# Extrait retenu
AA - Vienne - Nur Gülsoy
La proposition de quotas pour les demandeurs d'asile a suscité des débâts entre les pays membres de l'Union européenne (UE).
Alors que l'Autriche soutient cette proposition, la Slovaquie et la République tchèque contestent.
La ministre autrichienne de l'Intérieur, Johanna Mikl-Leitner, a déclaré, dans un communiqué diffusé mercredi, soutenir la réglementation qui, selon elle, soulagera largement l'Autriche dont le taux d'accueil de demandeurs d'asile qui est de 5% actuellement, baissera à 2,62%.
Mikl-Leitner a appelé à ce qu'on adopte immédiatement la nouvelle réglementation: "ce système de quota vaut le coup. Ce plan qui prévoit une répartition entre les pays de l'UE soulagera l'Autriche massivement."
Pour sa part, le Premier ministre slovaque, Robert Fico s'est opposé à "l'imposition de quota obligatoire".

# Données sources

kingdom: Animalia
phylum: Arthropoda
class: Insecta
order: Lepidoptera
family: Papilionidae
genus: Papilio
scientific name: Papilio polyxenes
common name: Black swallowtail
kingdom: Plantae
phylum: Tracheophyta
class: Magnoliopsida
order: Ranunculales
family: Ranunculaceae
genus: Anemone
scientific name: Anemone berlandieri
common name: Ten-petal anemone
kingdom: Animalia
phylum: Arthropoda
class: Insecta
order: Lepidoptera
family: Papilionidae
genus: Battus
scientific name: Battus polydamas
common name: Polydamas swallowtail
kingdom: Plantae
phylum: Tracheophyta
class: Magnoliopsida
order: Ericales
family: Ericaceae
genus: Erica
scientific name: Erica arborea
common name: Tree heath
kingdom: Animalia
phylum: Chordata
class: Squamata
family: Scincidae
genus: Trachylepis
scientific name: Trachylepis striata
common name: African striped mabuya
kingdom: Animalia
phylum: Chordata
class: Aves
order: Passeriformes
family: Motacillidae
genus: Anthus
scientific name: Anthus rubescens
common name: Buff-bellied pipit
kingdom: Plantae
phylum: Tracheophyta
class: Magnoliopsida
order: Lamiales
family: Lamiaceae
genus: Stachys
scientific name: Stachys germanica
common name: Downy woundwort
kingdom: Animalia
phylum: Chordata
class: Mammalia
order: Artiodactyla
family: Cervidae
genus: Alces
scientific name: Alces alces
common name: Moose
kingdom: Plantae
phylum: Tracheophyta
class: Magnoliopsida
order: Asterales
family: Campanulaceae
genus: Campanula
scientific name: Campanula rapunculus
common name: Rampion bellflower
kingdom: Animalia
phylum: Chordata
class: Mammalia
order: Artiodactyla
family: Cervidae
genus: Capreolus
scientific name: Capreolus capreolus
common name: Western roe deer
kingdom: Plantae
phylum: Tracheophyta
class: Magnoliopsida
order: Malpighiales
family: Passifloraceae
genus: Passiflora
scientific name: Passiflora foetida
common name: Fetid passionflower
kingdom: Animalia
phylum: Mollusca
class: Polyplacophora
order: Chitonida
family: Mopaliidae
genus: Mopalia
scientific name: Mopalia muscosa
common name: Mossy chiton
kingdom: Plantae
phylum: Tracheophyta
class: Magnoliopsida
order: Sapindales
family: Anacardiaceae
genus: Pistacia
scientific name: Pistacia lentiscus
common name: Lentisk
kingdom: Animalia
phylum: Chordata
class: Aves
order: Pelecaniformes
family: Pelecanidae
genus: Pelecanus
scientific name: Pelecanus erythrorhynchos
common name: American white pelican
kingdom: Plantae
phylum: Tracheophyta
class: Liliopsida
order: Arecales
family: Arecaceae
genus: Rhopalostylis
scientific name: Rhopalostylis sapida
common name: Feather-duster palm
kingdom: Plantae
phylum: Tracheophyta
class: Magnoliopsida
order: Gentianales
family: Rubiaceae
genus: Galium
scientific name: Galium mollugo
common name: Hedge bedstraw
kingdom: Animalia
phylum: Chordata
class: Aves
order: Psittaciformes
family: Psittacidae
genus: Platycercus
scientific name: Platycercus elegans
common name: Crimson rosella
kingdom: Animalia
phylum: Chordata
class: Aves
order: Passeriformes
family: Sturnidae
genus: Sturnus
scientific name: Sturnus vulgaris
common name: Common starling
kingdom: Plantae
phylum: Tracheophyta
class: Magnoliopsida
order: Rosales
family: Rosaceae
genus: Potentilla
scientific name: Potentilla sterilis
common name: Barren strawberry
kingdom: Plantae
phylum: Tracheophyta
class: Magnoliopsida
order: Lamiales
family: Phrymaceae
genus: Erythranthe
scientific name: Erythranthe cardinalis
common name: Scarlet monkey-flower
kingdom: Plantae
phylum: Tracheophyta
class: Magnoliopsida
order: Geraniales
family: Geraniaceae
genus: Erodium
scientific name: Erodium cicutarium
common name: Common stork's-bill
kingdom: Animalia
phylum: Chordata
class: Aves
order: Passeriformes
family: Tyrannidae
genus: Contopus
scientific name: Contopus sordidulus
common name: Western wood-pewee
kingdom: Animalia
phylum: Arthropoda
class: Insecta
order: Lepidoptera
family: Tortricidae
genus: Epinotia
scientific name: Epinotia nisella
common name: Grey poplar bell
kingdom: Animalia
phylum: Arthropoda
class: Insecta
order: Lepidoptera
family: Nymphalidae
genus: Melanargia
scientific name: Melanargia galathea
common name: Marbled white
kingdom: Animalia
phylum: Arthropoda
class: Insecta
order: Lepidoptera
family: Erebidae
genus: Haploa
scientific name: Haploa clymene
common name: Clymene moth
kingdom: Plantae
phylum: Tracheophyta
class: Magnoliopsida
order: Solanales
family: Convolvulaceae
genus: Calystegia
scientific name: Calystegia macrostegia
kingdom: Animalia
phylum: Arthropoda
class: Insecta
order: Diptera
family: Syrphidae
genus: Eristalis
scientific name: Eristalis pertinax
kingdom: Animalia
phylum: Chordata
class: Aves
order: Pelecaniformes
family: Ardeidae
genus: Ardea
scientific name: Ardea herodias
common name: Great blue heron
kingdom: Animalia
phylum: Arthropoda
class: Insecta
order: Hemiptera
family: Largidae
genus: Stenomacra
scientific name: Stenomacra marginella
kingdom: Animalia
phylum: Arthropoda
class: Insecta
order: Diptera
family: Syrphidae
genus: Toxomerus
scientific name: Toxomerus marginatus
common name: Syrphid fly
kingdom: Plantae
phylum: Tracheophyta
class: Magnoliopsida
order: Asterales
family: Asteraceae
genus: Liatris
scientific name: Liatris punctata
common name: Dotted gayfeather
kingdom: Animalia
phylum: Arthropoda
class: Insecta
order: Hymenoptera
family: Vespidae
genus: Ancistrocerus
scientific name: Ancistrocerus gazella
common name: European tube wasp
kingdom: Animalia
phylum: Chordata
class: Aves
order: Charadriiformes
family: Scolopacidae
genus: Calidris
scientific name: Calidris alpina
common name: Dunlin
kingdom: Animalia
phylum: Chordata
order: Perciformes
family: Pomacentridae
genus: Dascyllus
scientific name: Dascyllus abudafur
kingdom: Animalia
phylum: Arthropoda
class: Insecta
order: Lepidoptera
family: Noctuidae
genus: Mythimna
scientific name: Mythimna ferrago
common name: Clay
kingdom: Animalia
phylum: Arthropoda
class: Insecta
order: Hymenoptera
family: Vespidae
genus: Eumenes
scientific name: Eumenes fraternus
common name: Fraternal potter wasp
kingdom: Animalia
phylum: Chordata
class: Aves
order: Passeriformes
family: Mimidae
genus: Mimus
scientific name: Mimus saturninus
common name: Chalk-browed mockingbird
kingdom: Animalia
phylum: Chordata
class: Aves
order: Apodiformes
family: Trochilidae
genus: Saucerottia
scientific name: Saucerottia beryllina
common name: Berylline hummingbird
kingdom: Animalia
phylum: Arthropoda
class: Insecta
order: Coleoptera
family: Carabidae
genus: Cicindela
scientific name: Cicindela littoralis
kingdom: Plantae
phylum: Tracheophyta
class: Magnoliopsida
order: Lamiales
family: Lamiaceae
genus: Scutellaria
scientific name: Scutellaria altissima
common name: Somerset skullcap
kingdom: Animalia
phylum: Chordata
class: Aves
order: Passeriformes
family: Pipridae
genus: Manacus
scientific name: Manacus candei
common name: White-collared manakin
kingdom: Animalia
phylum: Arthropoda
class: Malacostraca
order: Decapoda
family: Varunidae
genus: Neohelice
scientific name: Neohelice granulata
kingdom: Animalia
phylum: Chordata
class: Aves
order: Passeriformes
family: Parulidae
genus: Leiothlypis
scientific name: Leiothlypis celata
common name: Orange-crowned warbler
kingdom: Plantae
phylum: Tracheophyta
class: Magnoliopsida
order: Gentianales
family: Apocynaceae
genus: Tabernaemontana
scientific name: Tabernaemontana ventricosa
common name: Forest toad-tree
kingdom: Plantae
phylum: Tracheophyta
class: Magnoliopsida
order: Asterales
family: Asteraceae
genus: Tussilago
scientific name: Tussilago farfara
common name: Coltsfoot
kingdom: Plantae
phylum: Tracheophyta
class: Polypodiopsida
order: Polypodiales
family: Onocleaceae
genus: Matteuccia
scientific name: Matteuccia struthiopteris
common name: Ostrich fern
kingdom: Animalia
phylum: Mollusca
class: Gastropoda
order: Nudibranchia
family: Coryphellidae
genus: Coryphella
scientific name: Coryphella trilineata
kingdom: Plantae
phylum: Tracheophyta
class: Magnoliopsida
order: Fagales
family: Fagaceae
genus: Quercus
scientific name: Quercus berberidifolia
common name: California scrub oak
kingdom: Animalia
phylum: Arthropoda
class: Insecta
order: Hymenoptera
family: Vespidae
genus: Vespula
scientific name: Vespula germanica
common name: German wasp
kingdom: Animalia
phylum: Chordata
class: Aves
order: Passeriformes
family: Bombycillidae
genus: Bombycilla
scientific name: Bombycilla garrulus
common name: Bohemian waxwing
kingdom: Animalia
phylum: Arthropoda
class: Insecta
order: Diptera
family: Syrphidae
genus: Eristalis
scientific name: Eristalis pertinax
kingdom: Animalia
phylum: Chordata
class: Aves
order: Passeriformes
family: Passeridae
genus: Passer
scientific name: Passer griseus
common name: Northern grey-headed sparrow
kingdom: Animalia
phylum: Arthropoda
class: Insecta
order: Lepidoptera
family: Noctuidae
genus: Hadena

# Point d'action
D'après l'extrait retenu, à combien le taux d'accueil de demandeurs d'asile de l'Autriche baisserait-il avec la réglementation sur les quotas ? Les lignes n'ont aucun rôle dans cet exercice.

# Solution rédigée
Il baisserait à 2,62 %, contre 5 % actuellement.